Columbia International Affairs Online: Working Papers

CIAO DATE: 08/2012

Iraq After US Withdrawal: US Policy and the Iraqi Search for Security and Stability

Anthony H. Cordesman, Sam Khazai

July 2012

Center for Strategic and International Studies

Abstract

This analysis highlights the fact that despite the withdrawal of US forces from Iraq, the struggle to secure Iraq moving forward is as crucial for US policymakers as ever before. The Burke Chair report also underscores the fact that Iraq remains a far more important US strategic interest than Afghanistan – a point emphasized in the new Department of Defense strategy introduced earlier this year.
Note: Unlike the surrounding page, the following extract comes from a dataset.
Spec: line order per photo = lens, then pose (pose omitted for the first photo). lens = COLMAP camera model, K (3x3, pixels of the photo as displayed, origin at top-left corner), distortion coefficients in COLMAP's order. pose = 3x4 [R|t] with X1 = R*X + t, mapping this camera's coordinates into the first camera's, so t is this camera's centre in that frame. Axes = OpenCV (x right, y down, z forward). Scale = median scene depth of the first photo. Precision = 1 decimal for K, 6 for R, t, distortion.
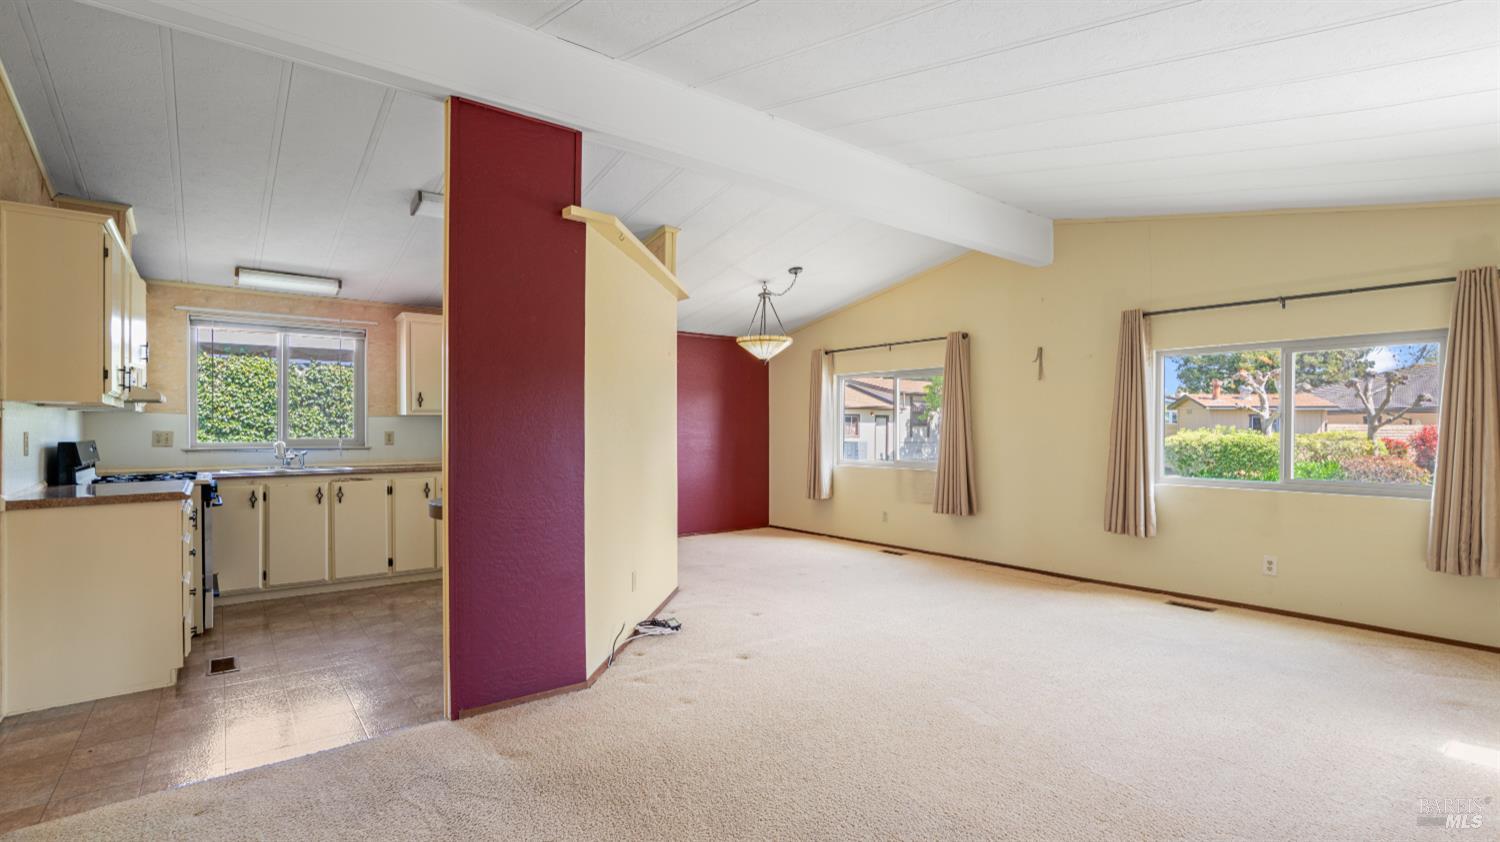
lens RADIAL K [[689.2, 0, 754.6], [0, 689.2, 426.6], [0, 0, 1]] dist [-0.036891, 0.020698]
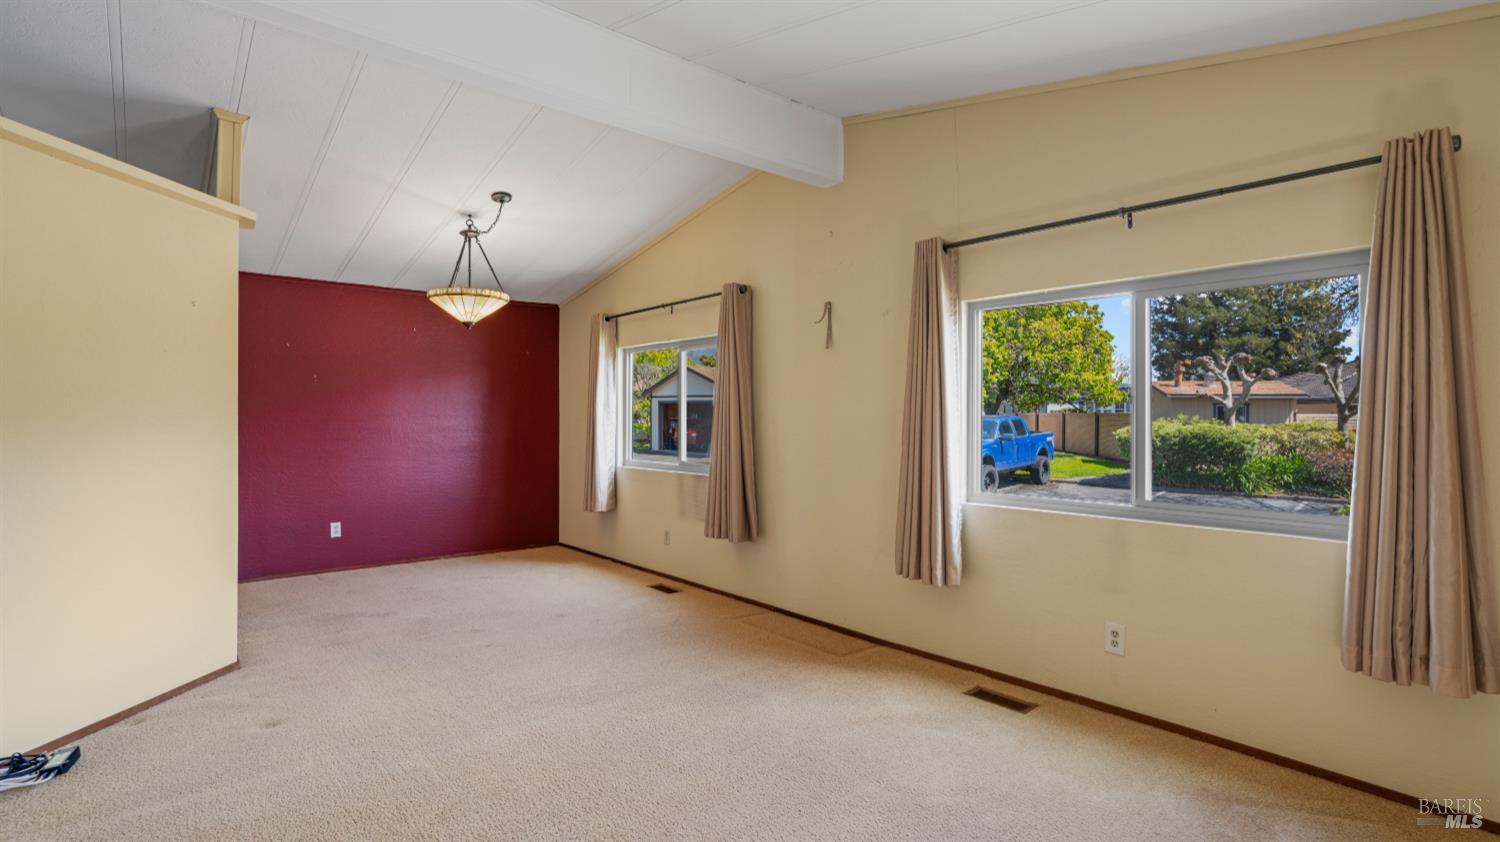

As tensions between the US and Iran over Western sanctions, Iran’s nuclear program, and military activity in the Gulf, Syria, and further region increase, the task of creating an effective strategic relationship with Iraq becomes all the more significant. While the US has withdrawn from Iraq, this analysis demonstrates that US withdrawal did not leave a legacy of security and stability. In fact, the presence of US forces may have artificially suppressed the severity of Iraq’s internal political, military, and economic challenges. Since the US withdrawal, Iraq has faced an unsettling rise in civil unrest, and is experiencing a political power struggle that threats to undermine its ability to develop into a functioning democracy. Perhaps most troubling, these minor skirmishes and political crises could spiral into new rounds of sectarian and ethnic conflict which has plagued Iraq in the past.